Tax amnesty has in the past been employed by governments as a tool to promote economic policies such as widening of the tax base, enhancing compliance and encouraging repatriation and reinvestment of capital.
The provisions granting tax amnesty on repatriation of foreign earned income and assets introduced by the Finance Act, 2016, initially appeared to be well intentioned. The aim, it seemed, was to promote the repatriation of foreign earned income for reinvestment in the country.
However, over time, the implementation of the amnesty scheme has revealed massive deception and mischief in what appears to be a scheme of legitimising and cleaning proceeds of corruption.
The amnesty scheme, which has now been extended for two years in a row, bars the Commissioner from assessing tax on foreign sourced income and assets of a Kenyan resident, if declared and repatriated to Kenya.
For example, the amendment to the Tax Procedures Act by the Finance Bill, 2018 exempts the income and assets so repatriated from investigations under the Proceeds of Crime and Anti-Money Laundering Act, 2009 or any other Act relating to reporting and investigation of financial transactions.
To understand the mischief in the amnesty scheme, it is important to un-package the income tax regime in Kenya as well as the concept of tax amnesty.
On one hand, the imposition of income tax is both source and residency- based. As such, income of residents is taxable in Kenya if earned here or outside Kenya in the case of employment income. In addition, citizen residents qualify for a tax set off to the extent of taxes paid in other countries relating to employment income earned outside the country.

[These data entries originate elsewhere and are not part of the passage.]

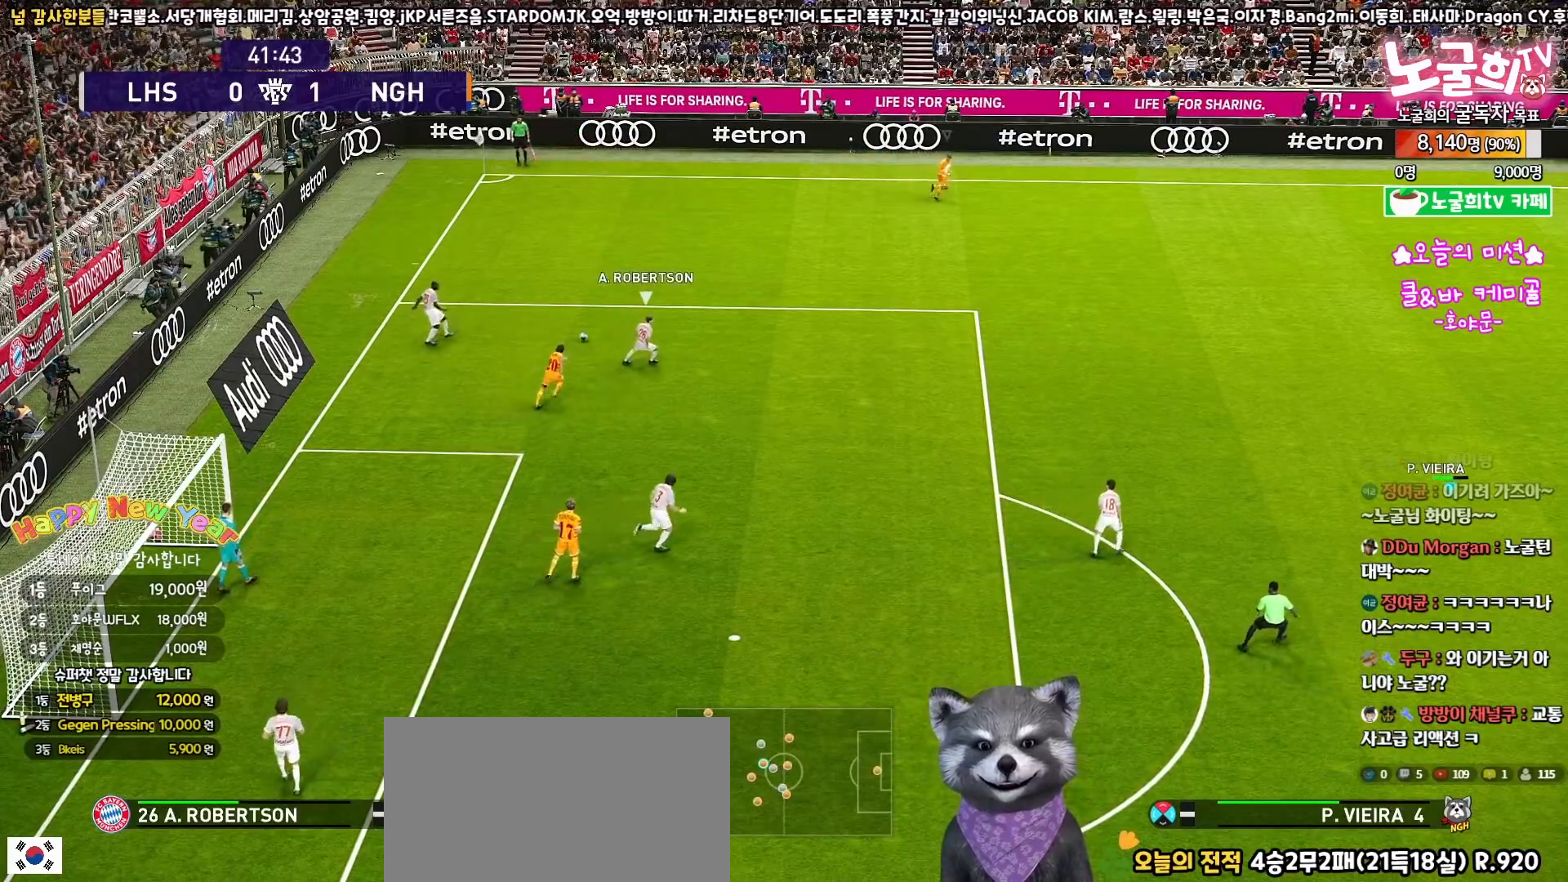
{"buttons": ["SQUARE", "R1", "R2", "L3"], "left_stick": "up", "right_stick": "center", "events": []}
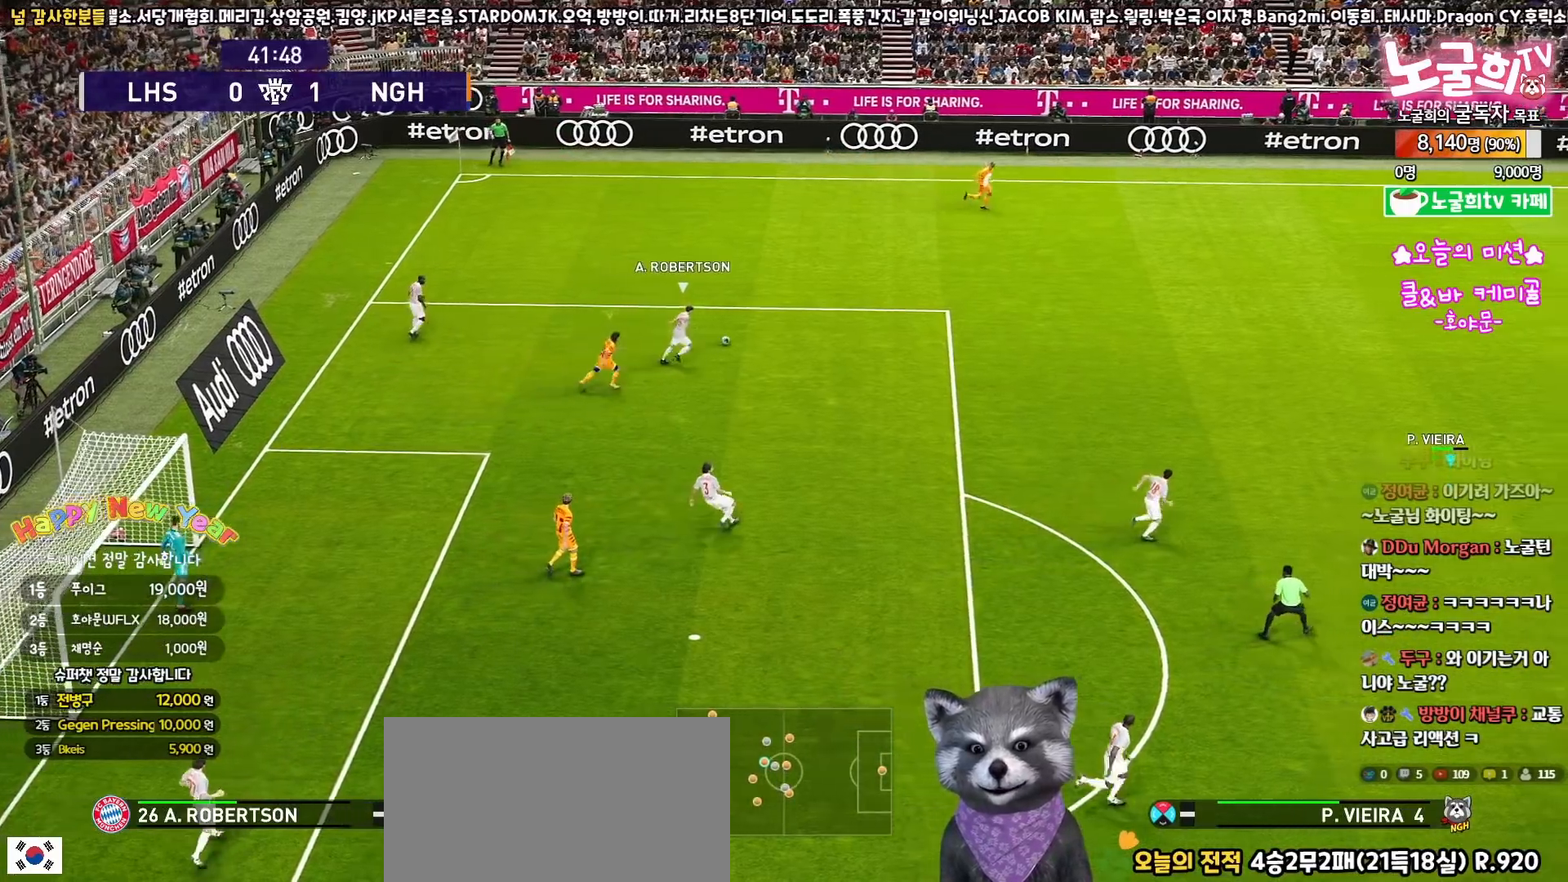
{"buttons": ["SQUARE", "R1", "R2", "L3"], "left_stick": "up", "right_stick": "center", "events": [[67, "left_stick", "up-left"], [183, "left_stick", "up"]]}
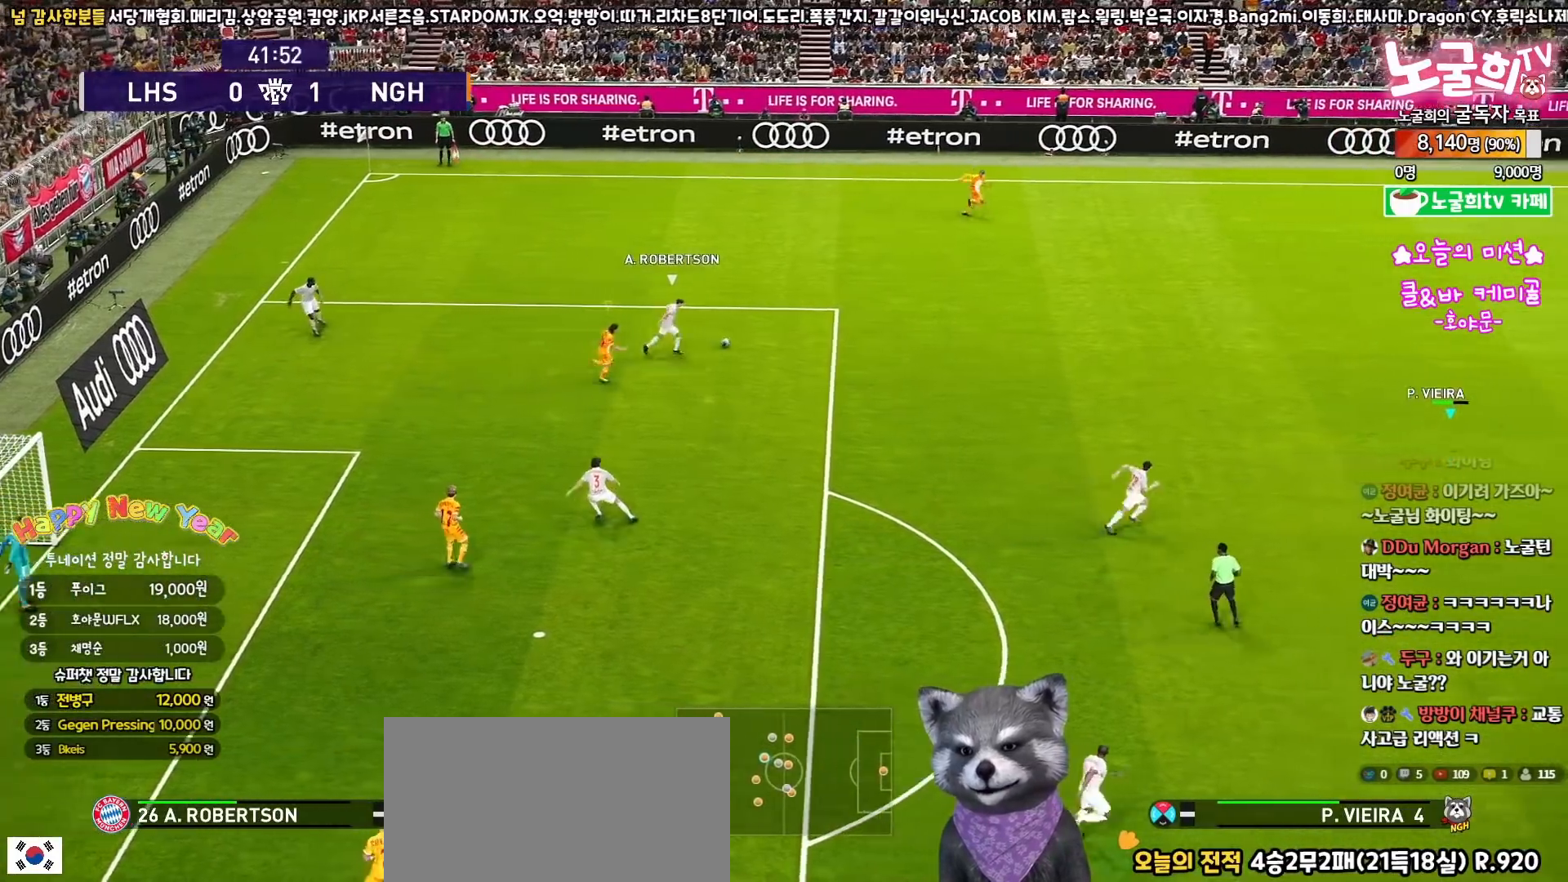
{"buttons": ["SQUARE", "R1", "R2", "L3"], "left_stick": "up", "right_stick": "center", "events": []}
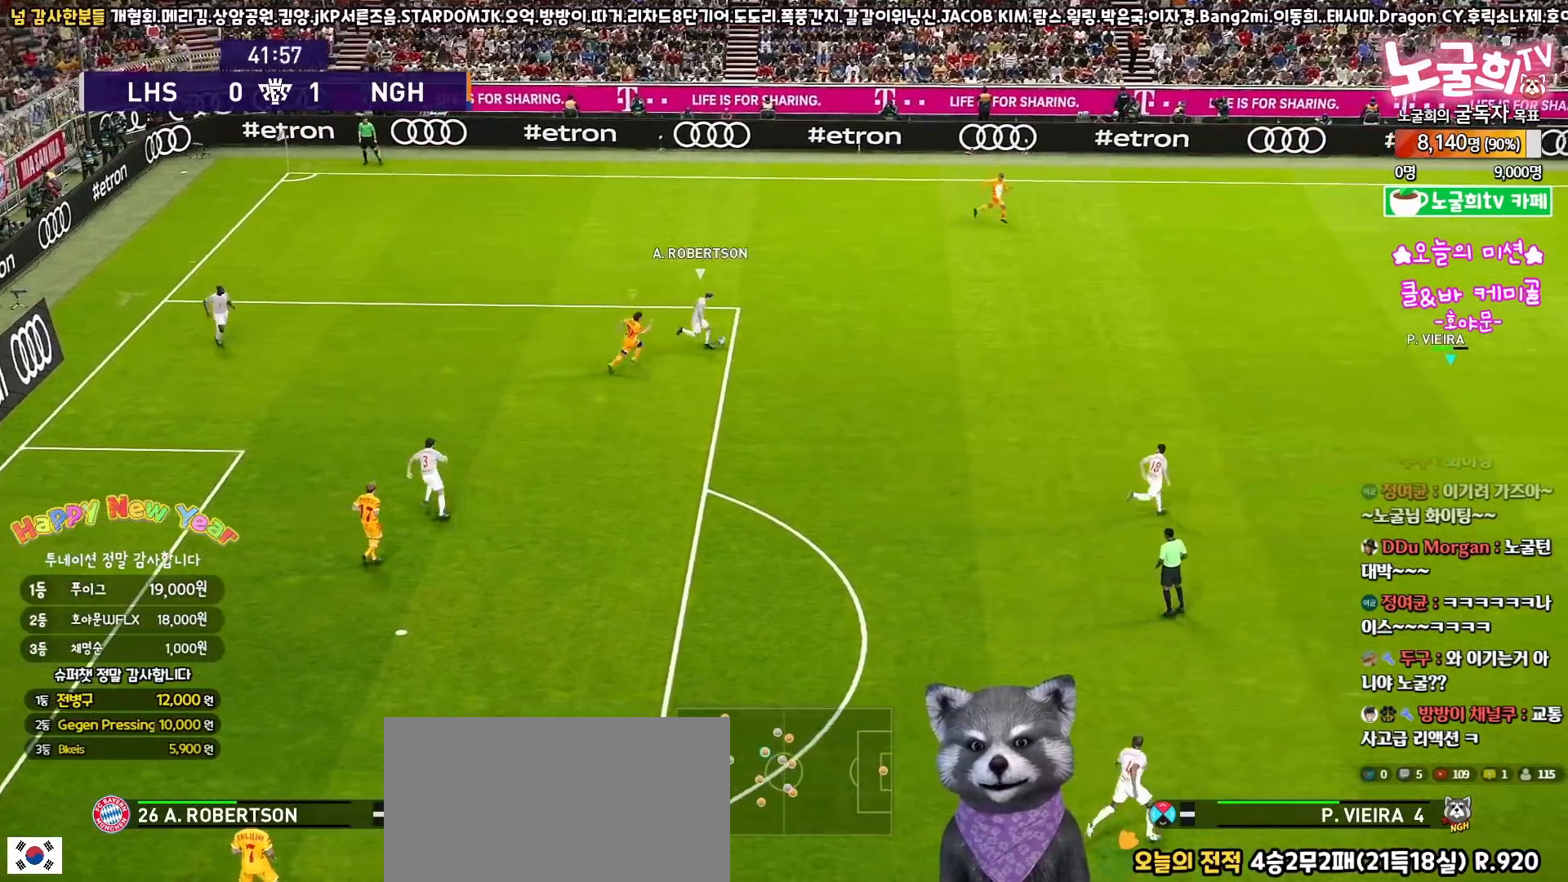
{"buttons": ["R1", "R2", "L3"], "left_stick": "up-right", "right_stick": "center", "events": [[83, "left_stick", "up-right"], [367, "SQUARE", "up"]]}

Income derived from Kenya is also subject to tax in here irrespective of the residency of the earner. The upshot is that income is only taxable in Kenya if it has been earned in the country or earned from outside by a resident person from employment activities or earned by a company based outside whose management and control is exercised in Kenya.
Save for employment income and income of a non-resident company whose management and control is exercised in Kenya, all other types of income earned outside are not taxable here.
On the other hand, tax amnesty has a connotation of reprieve or pardon from a tax liability. For a case of tax amnesty to arise, there must be a tax liability due in the first place. Purporting to give amnesty otherwise is self-defeating.
The income and assets targeted by the scheme is certainly not employment income and income earned by companies whose management and control is exercised in Kenya due to the existence of the tax set off schemes for the former and the insignificance of income accruing from the latter. This makes the entire scheme suspect at worst, and gratuitous at best.
Moreover, exempting the repatriated incomes from investigations from Proceeds of Crime and Anti-Money Laundering Act speaks volumes about the real intention of the scheme.
There is dire need to re-evaluate the scheme and address the mischief of “cleaning” graft money.
Samuel Kioko Musyimi, Senior Tax Associate at KN Law LLP.